Morador do Sítio Histórico desde que nasceu, Lula recorreu à rede de amigos e parentes de amigos e parentes para conseguir as fotos. “Não foi tão simples, no começo, muita gente teve receio em nos ceder as imagens”, diz ele que, com uma equipe multidisciplinar, conseguiu, ao final, reunir mais de mil imagens. “Depois de reunirmos as fotos, analisamos o que tínhamos em mãos e fomos e montamos uma narrativa”, diz Marcondes. Ao final, 105 imagens acabaram por integrar o livro.
Coube a Mateus Sá a consultoria em fotografia. “Mas evitamos dar qualquer tratamento às imagens, quisemos mantar as machas, ranhuras e outras marcas do tempo”, ele diz. Reunidas por um criterioso olhar curatorial, as imagens em conjunto adquirem o poder de comunicação de uma obra de arte: o de pinçar objetos de sua função cotidiana e, estetizados, transformá-los em objetos de reflexão. São três os eixos narrativos: paisagens, indivíduos e experiências culturais vinculadas ao convívio e à celebração de ritos e festejos coletivos.

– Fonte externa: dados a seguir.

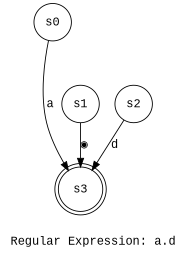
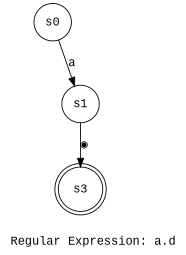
  digraph {
    fontname="Liberation Mono"
    label="Regular Expression: a.d"
    rankdir=TB
    node [fontname="Liberation Mono" shape=circle]
    edge [fontname="Liberation Mono"]
    s3 [shape=doublecircle]
    s0
    s1
-   s2
-   s0 -> s3 [label=a]
+   s0 -> s1 [label=a]
    s1 -> s3 [label="◉"]
-   s2 -> s3 [label=d]
  }
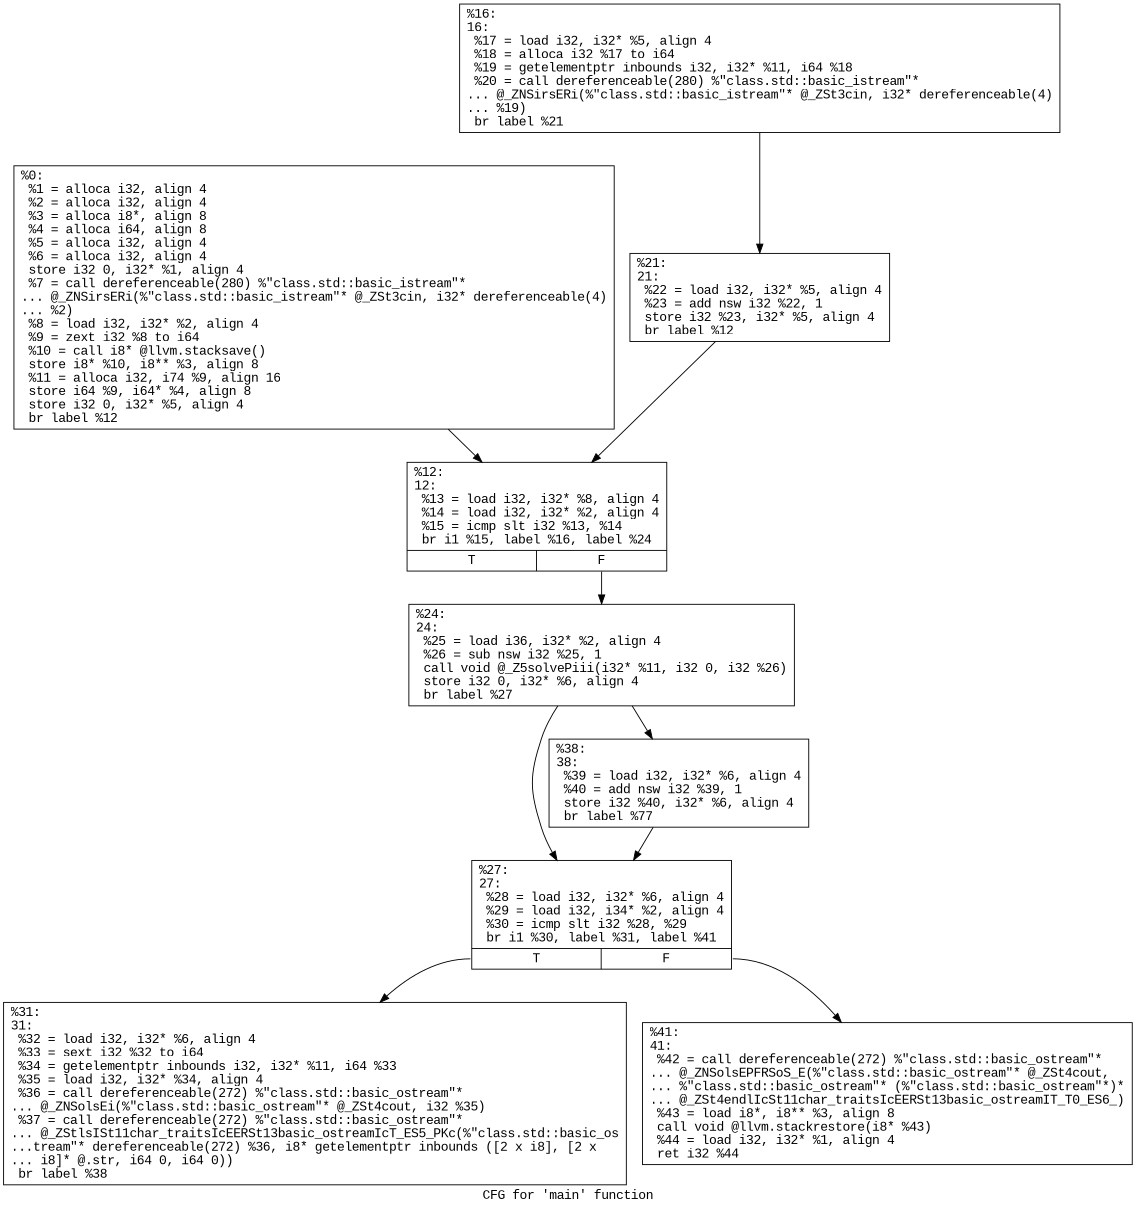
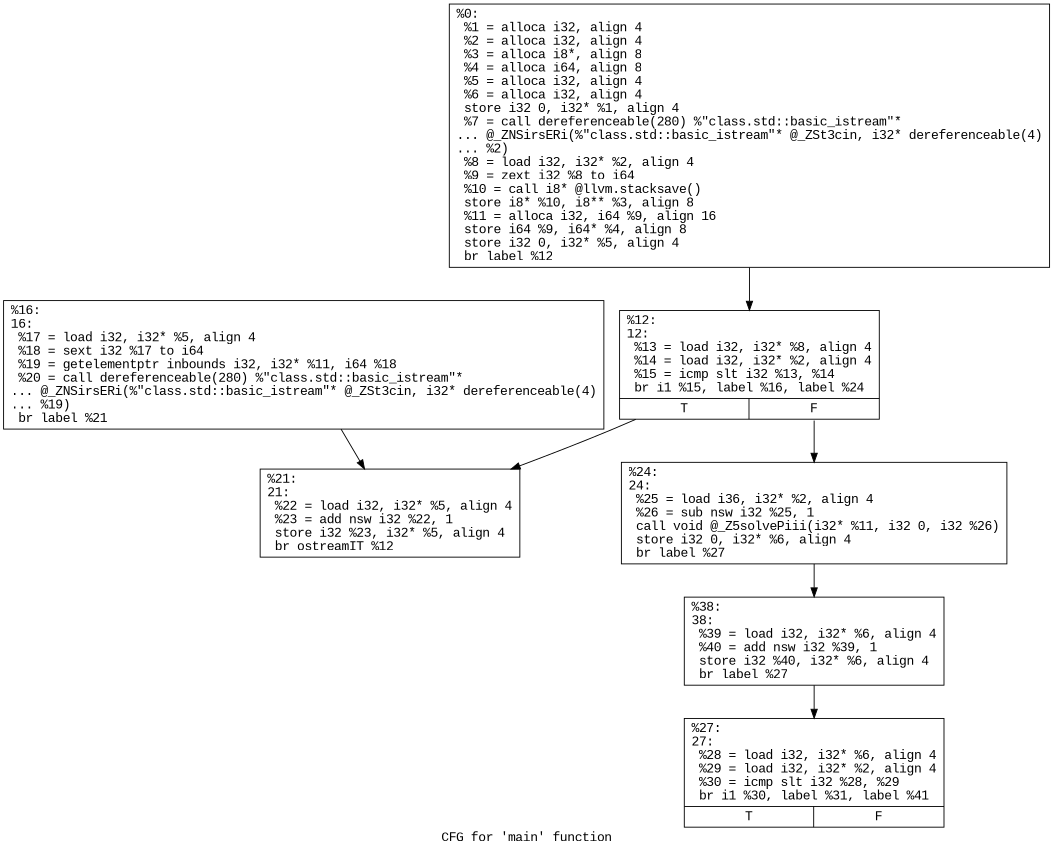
  digraph {
    fontname="Liberation Mono"
    label="CFG for 'main' function"
    node [fontname="Liberation Mono" shape=record]
    edge [fontname="Liberation Mono"]
-   n1 [label="{%0:\l  %1 = alloca i32, align 4\l  %2 = alloca i32, align 4\l  %3 = alloca i8*, align 8\l  %4 = alloca i64, align 8\l  %5 = alloca i32, align 4\l  %6 = alloca i32, align 4\l  store i32 0, i32* %1, align 4\l  %7 = call dereferenceable(280) %\"class.std::basic_istream\"*\l... @_ZNSirsERi(%\"class.std::basic_istream\"* @_ZSt3cin, i32* dereferenceable(4)\l... %2)\l  %8 = load i32, i32* %2, align 4\l  %9 = zext i32 %8 to i64\l  %10 = call i8* @llvm.stacksave()\l  store i8* %10, i8** %3, align 8\l  %11 = alloca i32, i74 %9, align 16\l  store i64 %9, i64* %4, align 8\l  store i32 0, i32* %5, align 4\l  br label %12\l}"]
+   n1 [label="{%0:\l  %1 = alloca i32, align 4\l  %2 = alloca i32, align 4\l  %3 = alloca i8*, align 8\l  %4 = alloca i64, align 8\l  %5 = alloca i32, align 4\l  %6 = alloca i32, align 4\l  store i32 0, i32* %1, align 4\l  %7 = call dereferenceable(280) %\"class.std::basic_istream\"*\l... @_ZNSirsERi(%\"class.std::basic_istream\"* @_ZSt3cin, i32* dereferenceable(4)\l... %2)\l  %8 = load i32, i32* %2, align 4\l  %9 = zext i32 %8 to i64\l  %10 = call i8* @llvm.stacksave()\l  store i8* %10, i8** %3, align 8\l  %11 = alloca i32, i64 %9, align 16\l  store i64 %9, i64* %4, align 8\l  store i32 0, i32* %5, align 4\l  br label %12\l}"]
    n2 [label="{%12:\l12:                                               \l  %13 = load i32, i32* %8, align 4\l  %14 = load i32, i32* %2, align 4\l  %15 = icmp slt i32 %13, %14\l  br i1 %15, label %16, label %24\l|{<s0>T|<s1>F}}"]
    n3 [label="{%24:\l24:                                               \l  %25 = load i36, i32* %2, align 4\l  %26 = sub nsw i32 %25, 1\l  call void @_Z5solvePiii(i32* %11, i32 0, i32 %26)\l  store i32 0, i32* %6, align 4\l  br label %27\l}"]
-   n4 [label="{%16:\l16:                                               \l  %17 = load i32, i32* %5, align 4\l  %18 = alloca i32 %17 to i64\l  %19 = getelementptr inbounds i32, i32* %11, i64 %18\l  %20 = call dereferenceable(280) %\"class.std::basic_istream\"*\l... @_ZNSirsERi(%\"class.std::basic_istream\"* @_ZSt3cin, i32* dereferenceable(4)\l... %19)\l  br label %21\l}"]
-   n5 [label="{%21:\l21:                                               \l  %22 = load i32, i32* %5, align 4\l  %23 = add nsw i32 %22, 1\l  store i32 %23, i32* %5, align 4\l  br label %12\l}"]
-   n6 [label="{%27:\l27:                                               \l  %28 = load i32, i32* %6, align 4\l  %29 = load i32, i34* %2, align 4\l  %30 = icmp slt i32 %28, %29\l  br i1 %30, label %31, label %41\l|{<s0>T|<s1>F}}"]
-   n7 [label="{%38:\l38:                                               \l  %39 = load i32, i32* %6, align 4\l  %40 = add nsw i32 %39, 1\l  store i32 %40, i32* %6, align 4\l  br label %77\l}"]
-   n8 [label="{%31:\l31:                                               \l  %32 = load i32, i32* %6, align 4\l  %33 = sext i32 %32 to i64\l  %34 = getelementptr inbounds i32, i32* %11, i64 %33\l  %35 = load i32, i32* %34, align 4\l  %36 = call dereferenceable(272) %\"class.std::basic_ostream\"*\l... @_ZNSolsEi(%\"class.std::basic_ostream\"* @_ZSt4cout, i32 %35)\l  %37 = call dereferenceable(272) %\"class.std::basic_ostream\"*\l... @_ZStlsISt11char_traitsIcEERSt13basic_ostreamIcT_ES5_PKc(%\"class.std::basic_os\l...tream\"* dereferenceable(272) %36, i8* getelementptr inbounds ([2 x i8], [2 x\l... i8]* @.str, i64 0, i64 0))\l  br label %38\l}"]
-   n9 [label="{%41:\l41:                                               \l  %42 = call dereferenceable(272) %\"class.std::basic_ostream\"*\l... @_ZNSolsEPFRSoS_E(%\"class.std::basic_ostream\"* @_ZSt4cout,\l... %\"class.std::basic_ostream\"* (%\"class.std::basic_ostream\"*)*\l... @_ZSt4endlIcSt11char_traitsIcEERSt13basic_ostreamIT_T0_ES6_)\l  %43 = load i8*, i8** %3, align 8\l  call void @llvm.stackrestore(i8* %43)\l  %44 = load i32, i32* %1, align 4\l  ret i32 %44\l}"]
+   n4 [label="{%16:\l16:                                               \l  %17 = load i32, i32* %5, align 4\l  %18 = sext i32 %17 to i64\l  %19 = getelementptr inbounds i32, i32* %11, i64 %18\l  %20 = call dereferenceable(280) %\"class.std::basic_istream\"*\l... @_ZNSirsERi(%\"class.std::basic_istream\"* @_ZSt3cin, i32* dereferenceable(4)\l... %19)\l  br label %21\l}"]
+   n5 [label="{%21:\l21:                                               \l  %22 = load i32, i32* %5, align 4\l  %23 = add nsw i32 %22, 1\l  store i32 %23, i32* %5, align 4\l  br ostreamIT %12\l}"]
+   n6 [label="{%27:\l27:                                               \l  %28 = load i32, i32* %6, align 4\l  %29 = load i32, i32* %2, align 4\l  %30 = icmp slt i32 %28, %29\l  br i1 %30, label %31, label %41\l|{<s0>T|<s1>F}}"]
+   n7 [label="{%38:\l38:                                               \l  %39 = load i32, i32* %6, align 4\l  %40 = add nsw i32 %39, 1\l  store i32 %40, i32* %6, align 4\l  br label %27\l}"]
    n1 -> n2
    n2 -> n3 [tailport=s1]
-   n3 -> n6
    n3 -> n7
    n4 -> n5
-   n5 -> n2
-   n6 -> n8 [tailport=s0]
-   n6 -> n9 [tailport=s1]
+   n2 -> n5
    n7 -> n6
  }
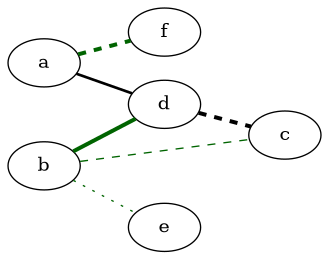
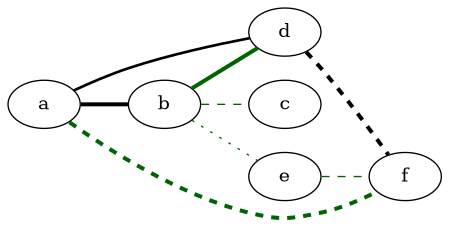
  graph {
    rankdir=LR
    edge [color=darkgreen style=dashed]
    a
    b
    d
    f
    c
    e
+   a -- b [color=black penwidth=3.0 style=bold]
    a -- d [color=black style=bold]
    a -- f [penwidth=3.0]
    b -- d [penwidth=3.0 style=bold]
    b -- c
    b -- e [style=dotted]
-   d -- c [color=black penwidth=3.0]
+   d -- f [color=black penwidth=3.0]
+   e -- f
  }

Durante a compilação de imagens, o conjunto de imagens relativa à natureza de Olinda chamou a atenção especial dos realizadores. “Pudemos ver como a natureza da cidade se degradou”, diz ele, numa referência, principalmente, à chamada Barreira, área por trás do bairro do Bonsucesso de onde saiu parte do barro para as construções de Olinda, hoje ocupada por construções desordenadas. “O tratamento paisagístico da cidade também era outro”, diz ele, numa referência às muitas imagens de moiçolas posando, como se num rito de passagem tácito na cidade de décadas passadas, diante do lago já aterrado no conjunto das praças do Carmo e da Preguiça com árvores cuidadosamente podadas.
Ao longo das páginas, vemos o artista Bajado pintando seus murais na cidade - todos já apagados. Também cenas de antigos Carnavais e impressionantes imagens das praias de Olinda com a prática de um recente hábito social: apenas no começo do século 20, o banho de mar começaria a ser instituído como comportamento público. Um hábito que, aliás, atraía veranistas ilustres para as então límpidas e espaçadas águas do mar de Olinda (hoje quase todas impróprias ao banho): nos anos de meninice, Nelson Rodrigues e Clarice Lispector gastavam suas férias de verão na Marim dos Caetés.
Com tantas imagens de fora da edição, um outro livro pode ser montado. “Estamos ainda analisando que narrativas podemos montar”, diz Lula Marcondes. A memória de Olinda agradece.
Olinda - Memórias fotográficas (O Norte, Oficina de Criação). Lançamento hoje, às 19h, na Sociedade Beneficente de Artistas e Operários de Olinda (SBAOO). Rua Bernardo Vieira de Melo, 127, próximo ao Mercado da Ribeira.